--- Data in this exercise ---
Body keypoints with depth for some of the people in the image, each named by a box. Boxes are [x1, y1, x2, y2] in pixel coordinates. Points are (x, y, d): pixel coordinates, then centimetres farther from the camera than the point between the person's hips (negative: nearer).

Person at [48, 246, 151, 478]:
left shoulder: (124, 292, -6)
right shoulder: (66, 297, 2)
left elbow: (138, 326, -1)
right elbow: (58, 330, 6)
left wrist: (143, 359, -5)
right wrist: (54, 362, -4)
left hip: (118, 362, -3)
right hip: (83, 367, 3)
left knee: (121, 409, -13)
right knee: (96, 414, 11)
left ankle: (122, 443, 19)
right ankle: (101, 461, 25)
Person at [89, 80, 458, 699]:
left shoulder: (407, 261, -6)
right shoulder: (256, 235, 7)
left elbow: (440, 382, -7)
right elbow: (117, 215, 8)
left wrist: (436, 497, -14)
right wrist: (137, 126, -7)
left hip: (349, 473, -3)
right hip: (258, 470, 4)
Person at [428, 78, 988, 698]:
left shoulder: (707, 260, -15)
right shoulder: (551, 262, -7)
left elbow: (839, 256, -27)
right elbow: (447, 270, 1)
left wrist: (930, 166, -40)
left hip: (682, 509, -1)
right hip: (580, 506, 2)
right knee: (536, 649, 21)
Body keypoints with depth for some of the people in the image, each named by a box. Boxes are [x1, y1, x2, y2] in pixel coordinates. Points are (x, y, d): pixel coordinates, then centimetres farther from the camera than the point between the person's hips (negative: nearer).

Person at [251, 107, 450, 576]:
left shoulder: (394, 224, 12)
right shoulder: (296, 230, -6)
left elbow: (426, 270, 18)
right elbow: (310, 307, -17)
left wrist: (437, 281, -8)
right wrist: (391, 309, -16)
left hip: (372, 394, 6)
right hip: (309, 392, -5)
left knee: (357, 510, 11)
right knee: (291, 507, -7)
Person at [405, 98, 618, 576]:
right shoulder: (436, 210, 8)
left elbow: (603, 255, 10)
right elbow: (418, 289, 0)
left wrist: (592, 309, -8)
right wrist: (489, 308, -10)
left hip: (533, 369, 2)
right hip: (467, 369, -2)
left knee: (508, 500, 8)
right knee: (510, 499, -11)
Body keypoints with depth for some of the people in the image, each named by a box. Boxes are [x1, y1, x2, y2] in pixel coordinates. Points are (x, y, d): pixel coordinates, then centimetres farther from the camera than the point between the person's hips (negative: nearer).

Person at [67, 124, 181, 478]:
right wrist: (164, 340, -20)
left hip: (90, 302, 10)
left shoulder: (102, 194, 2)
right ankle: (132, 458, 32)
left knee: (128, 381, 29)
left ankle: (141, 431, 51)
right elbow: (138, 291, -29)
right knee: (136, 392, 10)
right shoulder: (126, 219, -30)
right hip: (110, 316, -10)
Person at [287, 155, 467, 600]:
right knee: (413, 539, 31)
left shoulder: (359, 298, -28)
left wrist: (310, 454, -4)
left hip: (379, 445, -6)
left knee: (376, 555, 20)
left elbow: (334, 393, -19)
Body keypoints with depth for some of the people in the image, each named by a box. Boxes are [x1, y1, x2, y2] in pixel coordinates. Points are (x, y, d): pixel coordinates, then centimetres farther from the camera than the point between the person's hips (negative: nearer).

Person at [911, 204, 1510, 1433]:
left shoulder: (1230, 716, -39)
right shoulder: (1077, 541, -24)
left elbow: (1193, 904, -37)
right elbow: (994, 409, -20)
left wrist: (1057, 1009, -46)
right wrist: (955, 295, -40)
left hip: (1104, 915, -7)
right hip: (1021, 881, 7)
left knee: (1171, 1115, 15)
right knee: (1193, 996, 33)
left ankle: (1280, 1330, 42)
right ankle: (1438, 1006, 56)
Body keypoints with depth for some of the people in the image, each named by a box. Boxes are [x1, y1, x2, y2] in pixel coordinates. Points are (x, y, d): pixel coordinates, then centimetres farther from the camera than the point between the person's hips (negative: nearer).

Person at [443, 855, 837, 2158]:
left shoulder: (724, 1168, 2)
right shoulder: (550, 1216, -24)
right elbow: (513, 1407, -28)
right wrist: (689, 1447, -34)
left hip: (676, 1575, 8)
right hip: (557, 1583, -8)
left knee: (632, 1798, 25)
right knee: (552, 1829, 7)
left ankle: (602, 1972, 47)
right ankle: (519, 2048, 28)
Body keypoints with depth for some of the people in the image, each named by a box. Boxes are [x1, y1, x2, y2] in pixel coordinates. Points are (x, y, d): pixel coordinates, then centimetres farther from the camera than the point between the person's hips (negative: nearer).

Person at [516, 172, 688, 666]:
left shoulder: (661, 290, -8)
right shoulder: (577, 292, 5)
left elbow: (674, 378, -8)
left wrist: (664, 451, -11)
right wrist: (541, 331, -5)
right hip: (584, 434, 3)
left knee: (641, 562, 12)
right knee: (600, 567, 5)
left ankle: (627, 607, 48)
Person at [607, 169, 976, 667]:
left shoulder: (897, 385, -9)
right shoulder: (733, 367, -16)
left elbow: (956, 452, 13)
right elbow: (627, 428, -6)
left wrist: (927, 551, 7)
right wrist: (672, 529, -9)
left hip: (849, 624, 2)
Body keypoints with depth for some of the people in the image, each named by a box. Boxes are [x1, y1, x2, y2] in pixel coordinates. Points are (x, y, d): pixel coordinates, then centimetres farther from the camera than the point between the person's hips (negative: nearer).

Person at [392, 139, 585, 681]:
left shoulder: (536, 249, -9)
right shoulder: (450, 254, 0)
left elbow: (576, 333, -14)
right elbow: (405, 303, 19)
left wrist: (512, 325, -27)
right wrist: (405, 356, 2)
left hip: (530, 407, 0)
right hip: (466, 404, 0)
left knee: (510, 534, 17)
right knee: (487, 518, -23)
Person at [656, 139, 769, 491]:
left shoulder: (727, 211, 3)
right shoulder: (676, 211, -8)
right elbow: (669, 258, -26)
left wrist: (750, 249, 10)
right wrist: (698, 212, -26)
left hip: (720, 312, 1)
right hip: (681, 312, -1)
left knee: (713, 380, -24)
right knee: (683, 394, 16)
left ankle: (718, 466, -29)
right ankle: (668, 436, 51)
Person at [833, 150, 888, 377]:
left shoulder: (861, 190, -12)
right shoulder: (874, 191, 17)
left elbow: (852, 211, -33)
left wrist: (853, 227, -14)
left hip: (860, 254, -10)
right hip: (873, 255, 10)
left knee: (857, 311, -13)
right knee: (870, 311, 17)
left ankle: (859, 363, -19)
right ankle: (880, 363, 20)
---
### Activity
Please give again the lines above between the line holding "right hip: (1021, 881, 7)" and the line holding "left wrist: (512, 325, -27)", inclusive, exactly as they are and with nothing added.

### Reply
right hip: (1021, 881, 7)
left knee: (1171, 1115, 15)
right knee: (1193, 996, 33)
left ankle: (1280, 1330, 42)
right ankle: (1438, 1006, 56)
Body keypoints with depth for some of the people in the image, each named by a box. Boxes are [x1, y1, x2, y2] in pixel coordinates. Points are (x, y, d): pixel coordinates, then centimetres farther from the camera than the point between the person's hips (negative: nearer).

Person at [443, 855, 837, 2158]:
left shoulder: (724, 1168, 2)
right shoulder: (550, 1216, -24)
right elbow: (513, 1407, -28)
right wrist: (689, 1447, -34)
left hip: (676, 1575, 8)
right hip: (557, 1583, -8)
left knee: (632, 1798, 25)
right knee: (552, 1829, 7)
left ankle: (602, 1972, 47)
right ankle: (519, 2048, 28)
Body keypoints with depth for some of the people in the image, each named by a box. Boxes are [x1, y1, x2, y2] in pixel coordinates. Points are (x, y, d): pixel coordinates, then centimetres farther from the camera than the point between the person's hips (negative: nearer).

Person at [516, 172, 688, 666]:
left shoulder: (661, 290, -8)
right shoulder: (577, 292, 5)
left elbow: (674, 378, -8)
left wrist: (664, 451, -11)
right wrist: (541, 331, -5)
right hip: (584, 434, 3)
left knee: (641, 562, 12)
right knee: (600, 567, 5)
left ankle: (627, 607, 48)
Person at [607, 169, 976, 667]:
left shoulder: (897, 385, -9)
right shoulder: (733, 367, -16)
left elbow: (956, 452, 13)
right elbow: (627, 428, -6)
left wrist: (927, 551, 7)
right wrist: (672, 529, -9)
left hip: (849, 624, 2)
Body keypoints with depth for some of the people in the image, each named by a box. Boxes are [x1, y1, x2, y2] in pixel coordinates. Points are (x, y, d): pixel coordinates, then centimetres farther from the camera than the point between the person's hips (negative: nearer).

Person at [392, 139, 585, 681]:
left shoulder: (536, 249, -9)
right shoulder: (450, 254, 0)
left elbow: (576, 333, -14)
right elbow: (405, 303, 19)
left wrist: (512, 325, -27)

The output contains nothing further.